**PROBLEM**
From the records below, copy out each line that has the word "ゲームを完成させる".

Stored records
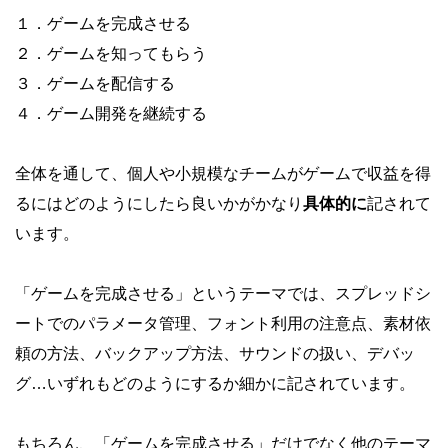
１．ゲームを完成させる
２．ゲームを知ってもらう
３．ゲームを配信する
４．ゲーム開発を継続する
全体を通して、個人や小規模なチームがゲームで収益を得
るにはどのようにしたら良いかがかなり
具体的に
記されて
います。
「ゲームを完成させる」というテーマでは、スプレッドシ
ートでのパラメータ管理、フォント利用の注意点、素材依
頼の方法、バックアップ方法、サウンドの扱い、デバッ
グ…いずれもどのようにするか細かに記されています。
もちろん、「ゲームを完成させる」だけでなく他のテーマ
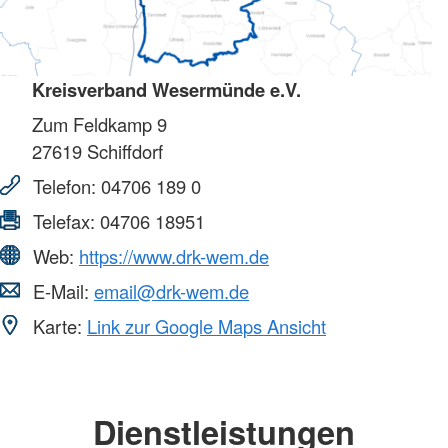
Kreisverband Wesermünde e.V.
Zum Feldkamp 9
27619
Schiffdorf
Telefon:
04706 189 0
Telefax:
04706 18951
Web:
https://www.drk-wem.de
E-Mail:
email@drk-wem.de
Karte:
Link zur Google Maps Ansicht
Dienstleistungen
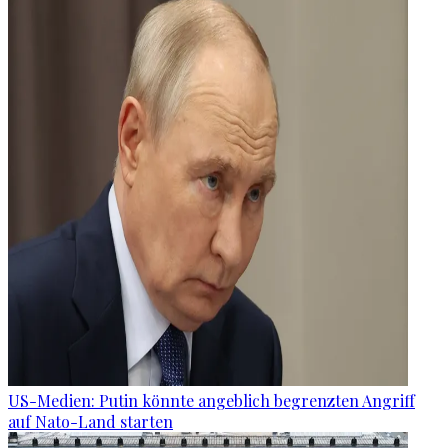
US-Medien: Putin könnte angeblich begrenzten Angriff
auf Nato-Land starten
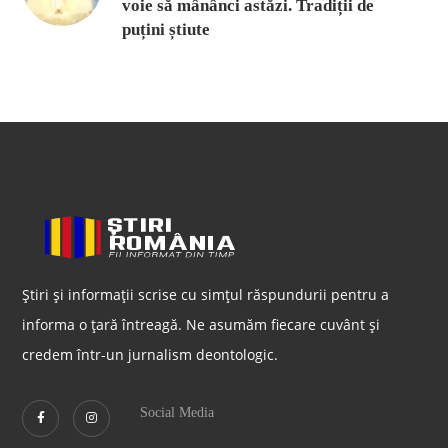
voie să mânânci astăzi. Tradiții de
puțini știute
Știri și informații scrise cu simțul răspundurii pentru a
informa o țară întreagă. Ne asumăm fiecare cuvânt și
credem într-un jurnalism deontologic.
Social Media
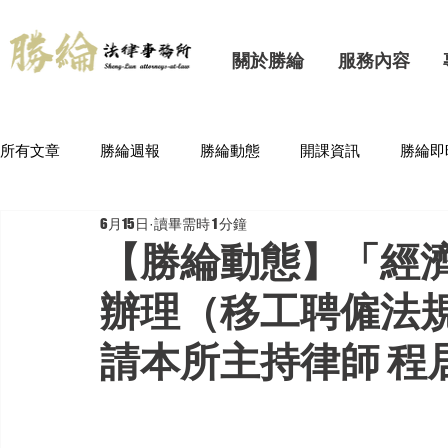
關於勝綸
服務內容
所有文章
勝綸週報
勝綸動態
開課資訊
勝綸即
6月15日
讀畢需時 1 分鐘
【勝綸動態】「經
辦理（移工聘僱法
請本所主持律師 程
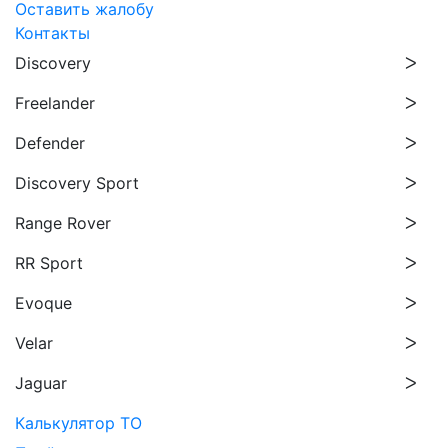
Оставить жалобу
Контакты
Discovery
Freelander
Defender
Discovery Sport
Range Rover
RR Sport
Evoque
Velar
Jaguar
Калькулятор ТО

**RESPONSE TO THE TASK**
１．ゲームを完成させる
「ゲームを完成させる」というテーマでは、スプレッドシ
もちろん、「ゲームを完成させる」だけでなく他のテーマ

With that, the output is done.